Les réalisations
sociales à Kenadsa et Colomb-Béchar
" Il fut un temps, dans la province
d'Oran, par exemple, où une colonne qui s'était hasardée
jusqu'au Chott croyait être arrivée aux limites du possible
et avoir atteint une ligne au delà de laquelle l'air n'était
plus respirable que pour les nègres et les antilopes ".
" Mais il est une puissance qui tient peu de compte des calculs des
timides et que ne peuvent arrêter les barrières qu'ils imposent
: cette invincible et éternelle loi du progrès qui régit
le monde doit avoir, ici comme partout, son inévitable effet.
"
Lieutenant-Colonel
de Colomb.
Revue Algérienne et Coloniale (Août 1860).
Pionnier authentique et véritable
prophète des destinées du Sud Oranais, le lieutenant-colonel
de Colomb, qui consacra de longues années de sa vie à l'étude
des voies naturelles de pénétration vers le Soudan, situa
très justement l'oasis de Béchar, à laquelle son
nom est resté associé, sur le parcours de ce qui est devenu
de nos jours une quasi-réalité : le Méditerranée-Niger.
" En résumé, disait-il à la fin de son
étude, notre route n'est pas par les immenses et arides déserts
qui entourent R'hadamès et R'hat, elle est par les vallées
peuplées de l'oued Béchar, de la Messaoura et de Touat.
Tous nos regards doivent être tendus, tous nos moyens d'action dirigés
vers Tombouctou et vers la route la plus courte pour y arriver ".
Ce que le Colonel de Colomb n'avait pas prévu, ne pouvait pas prévoir,
étant donné les connaissances de l'époque sur la
géologie du Sahara, c'est que l'essor de Béchar serait dû
à la fois à sa situation géographique et à
la constitution du sous-sol de ses environs immédiats.

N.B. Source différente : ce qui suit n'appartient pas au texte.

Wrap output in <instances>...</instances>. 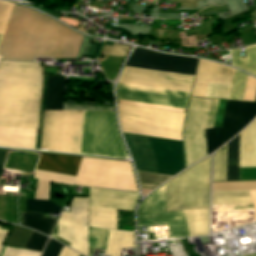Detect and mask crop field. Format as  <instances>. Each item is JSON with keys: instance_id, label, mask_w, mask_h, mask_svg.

L'ESSOR ÉCONOMIQUE ET LES RÉALISATIONS
SOCIALES.
Le développement de l'exploitation du bassin houiller de Kenadsa-Béchar-Djedid,
la réalisation progressive des projets du Méditerranée-Niger
étaient conditionnées par un recrutement suffisant de main-
uvre. Dans cette région au climat pénible où
les écarts annuels de température atteignent 50°C, où
le problème de l'eau se pose d'une manière impérieuse,
la création de conditions de vie qui attirent et retiennent les
travailleurs présentait des difficultés qui peuvent paraître
insurmontables à un profane survolant les sommets dénudés
du Nord de Béchar pour la première fois.
Et cependant, trois agglomérations existent, vivantes, reliées
par des voies ferrées et des pistes : Colomb-Béchar, soulignée
par l'oued et verdie de palmiers, Béchar-Djedid et Kenadsa, cités
ouvrières modernes, blanches et bistres, plaquées au sol
et auréolées des plages noires des différents sièges
de la mine. Si les anciens quartiers de Colomb-Béchar et le Ksar
de Kenadsa, la ville sainte célèbre par sa Zaouïa,
restent dans le cadre du pittoresque local, les cités ouvrières,
confortables et coquettes, et les bâtiments modernes de l'oasis,
témoignages d'un effort courageux, rationnel et méthodique,
affirment une fois de plus le génie civilisateur de la France.
LA POPULATION.
Groupant environ 10.000 habitants, Musulmans, autochtones et Européens,
Colomb-Béchar est, si l'on peut dire, la capitale administrative
de l'ensemble Kenadsa-Béchar-Djedid. Nombre de réalisations
sociales : hôpital, groupes scolaires, Dar-el-Askri, ont été
conçus en tenant compte de la population globale de l'oasis et
des centres miniers.
La population totale de Kenadsa, Béchar-Djedid,
est de 13.000 habitants environ, y compris les petites agglomérations
de Musulmans des environs. Sur ce total, 5.100 ouvriers sont employés
à la mine, dont 700 Européens composant les cadres d'exploitation
et la majeure partie du personnel de jour.
L'HABITAT.
Le cachet différent des trois agglomérations reflète
fidèlement leur histoire.
Oasis dont la population européenne, militaire d'abord puis civile,
s'est accrue progressivement et lentement depuis 1890, la cité
européenne de Colomb-Béchar construite
au fur et à mesure des nécessités se mêle parfois
à la cité indigène et présente de petites
rues aux maisons basses et sans style groupées autour des bâtiments
de l'annexe et des territoires, puis s'égaye résolument
à l'Ouest en percées Larges bordées de villas confortables
et modernes.
Kenadsa, dont la mise en exploitation
remonte à la guerre 1914-1918, mais dont le développement
réel date de 1940, conserve, intact et retiré, son vieux
Ksar célèbre par sa vie religieuse et ses marabouts, tassé,
resserré autour d'une vaste place tandis que vers les sièges
de la mine, cités européenne et indigène, largement
conçues, s'étirent le long de rues droites et blanches.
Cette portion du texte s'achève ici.